Short task: Rewrite everything in the material from the line containing "collection date: 1944-04-19" down to the line containing "genus: Zornia", both included, as a Markdown table with the columns Row and Line. Put a row number in Row and the line's text in Line, and omit blank lines.

>>

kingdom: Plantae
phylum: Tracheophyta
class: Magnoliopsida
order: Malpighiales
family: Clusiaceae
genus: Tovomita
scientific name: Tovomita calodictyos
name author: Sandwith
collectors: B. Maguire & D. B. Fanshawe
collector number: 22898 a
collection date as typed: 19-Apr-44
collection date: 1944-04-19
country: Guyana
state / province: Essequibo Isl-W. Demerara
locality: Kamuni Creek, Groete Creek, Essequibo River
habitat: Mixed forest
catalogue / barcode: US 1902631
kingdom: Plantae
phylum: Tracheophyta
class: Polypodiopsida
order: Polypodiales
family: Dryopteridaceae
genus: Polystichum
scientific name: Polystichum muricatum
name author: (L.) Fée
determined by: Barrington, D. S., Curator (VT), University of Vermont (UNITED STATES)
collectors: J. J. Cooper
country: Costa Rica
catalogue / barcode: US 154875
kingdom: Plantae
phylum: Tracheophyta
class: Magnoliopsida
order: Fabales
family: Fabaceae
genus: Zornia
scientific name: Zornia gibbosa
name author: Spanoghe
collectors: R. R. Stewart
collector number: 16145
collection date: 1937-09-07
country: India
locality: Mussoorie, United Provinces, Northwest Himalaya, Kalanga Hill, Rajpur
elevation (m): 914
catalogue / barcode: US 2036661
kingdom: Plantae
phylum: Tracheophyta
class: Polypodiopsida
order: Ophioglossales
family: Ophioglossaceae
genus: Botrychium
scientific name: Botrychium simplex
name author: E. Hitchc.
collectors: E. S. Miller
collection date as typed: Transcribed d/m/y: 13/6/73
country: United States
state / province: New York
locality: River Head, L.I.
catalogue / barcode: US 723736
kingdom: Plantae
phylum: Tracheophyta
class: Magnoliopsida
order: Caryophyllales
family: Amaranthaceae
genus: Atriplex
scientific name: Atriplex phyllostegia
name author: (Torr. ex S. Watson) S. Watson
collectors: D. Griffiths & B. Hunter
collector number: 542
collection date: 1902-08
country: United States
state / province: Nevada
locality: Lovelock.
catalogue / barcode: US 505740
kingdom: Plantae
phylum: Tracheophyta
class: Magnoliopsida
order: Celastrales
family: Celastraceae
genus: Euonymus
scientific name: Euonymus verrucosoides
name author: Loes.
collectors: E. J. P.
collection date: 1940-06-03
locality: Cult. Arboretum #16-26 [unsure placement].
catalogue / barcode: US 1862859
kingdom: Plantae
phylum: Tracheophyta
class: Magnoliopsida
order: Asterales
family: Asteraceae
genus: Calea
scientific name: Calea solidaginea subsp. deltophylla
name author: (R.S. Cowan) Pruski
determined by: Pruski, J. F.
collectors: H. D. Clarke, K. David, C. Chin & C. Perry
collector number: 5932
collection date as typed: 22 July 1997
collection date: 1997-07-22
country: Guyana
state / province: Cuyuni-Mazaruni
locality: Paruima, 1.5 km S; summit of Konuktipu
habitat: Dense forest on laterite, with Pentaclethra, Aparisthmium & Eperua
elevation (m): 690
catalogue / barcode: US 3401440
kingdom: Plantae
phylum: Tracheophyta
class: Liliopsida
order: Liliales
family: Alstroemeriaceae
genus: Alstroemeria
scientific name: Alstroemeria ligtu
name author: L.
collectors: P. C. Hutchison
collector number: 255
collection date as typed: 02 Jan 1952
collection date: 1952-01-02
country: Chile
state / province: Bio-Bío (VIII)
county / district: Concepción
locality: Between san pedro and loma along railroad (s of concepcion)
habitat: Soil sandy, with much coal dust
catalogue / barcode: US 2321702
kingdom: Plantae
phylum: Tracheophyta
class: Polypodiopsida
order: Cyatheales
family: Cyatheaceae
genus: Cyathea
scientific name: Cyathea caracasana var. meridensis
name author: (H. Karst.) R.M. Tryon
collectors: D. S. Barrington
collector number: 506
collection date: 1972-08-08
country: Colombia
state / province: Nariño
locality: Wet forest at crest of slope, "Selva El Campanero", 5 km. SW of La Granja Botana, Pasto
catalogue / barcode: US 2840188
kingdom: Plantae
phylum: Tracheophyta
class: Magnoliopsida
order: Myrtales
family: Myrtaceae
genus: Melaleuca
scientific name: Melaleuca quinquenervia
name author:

<<

Expected answer:
| Row | Line |
|---|---|
| 1 | collection date: 1944-04-19 |
| 2 | country: Guyana |
| 3 | state / province: Essequibo Isl-W. Demerara |
| 4 | locality: Kamuni Creek, Groete Creek, Essequibo River |
| 5 | habitat: Mixed forest |
| 6 | catalogue / barcode: US 1902631 |
| 7 | kingdom: Plantae |
| 8 | phylum: Tracheophyta |
| 9 | class: Polypodiopsida |
| 10 | order: Polypodiales |
| 11 | family: Dryopteridaceae |
| 12 | genus: Polystichum |
| 13 | scientific name: Polystichum muricatum |
| 14 | name author: (L.) Fée |
| 15 | determined by: Barrington, D. S., Curator (VT), University of Vermont (UNITED STATES) |
| 16 | collectors: J. J. Cooper |
| 17 | country: Costa Rica |
| 18 | catalogue / barcode: US 154875 |
| 19 | kingdom: Plantae |
| 20 | phylum: Tracheophyta |
| 21 | class: Magnoliopsida |
| 22 | order: Fabales |
| 23 | family: Fabaceae |
| 24 | genus: Zornia |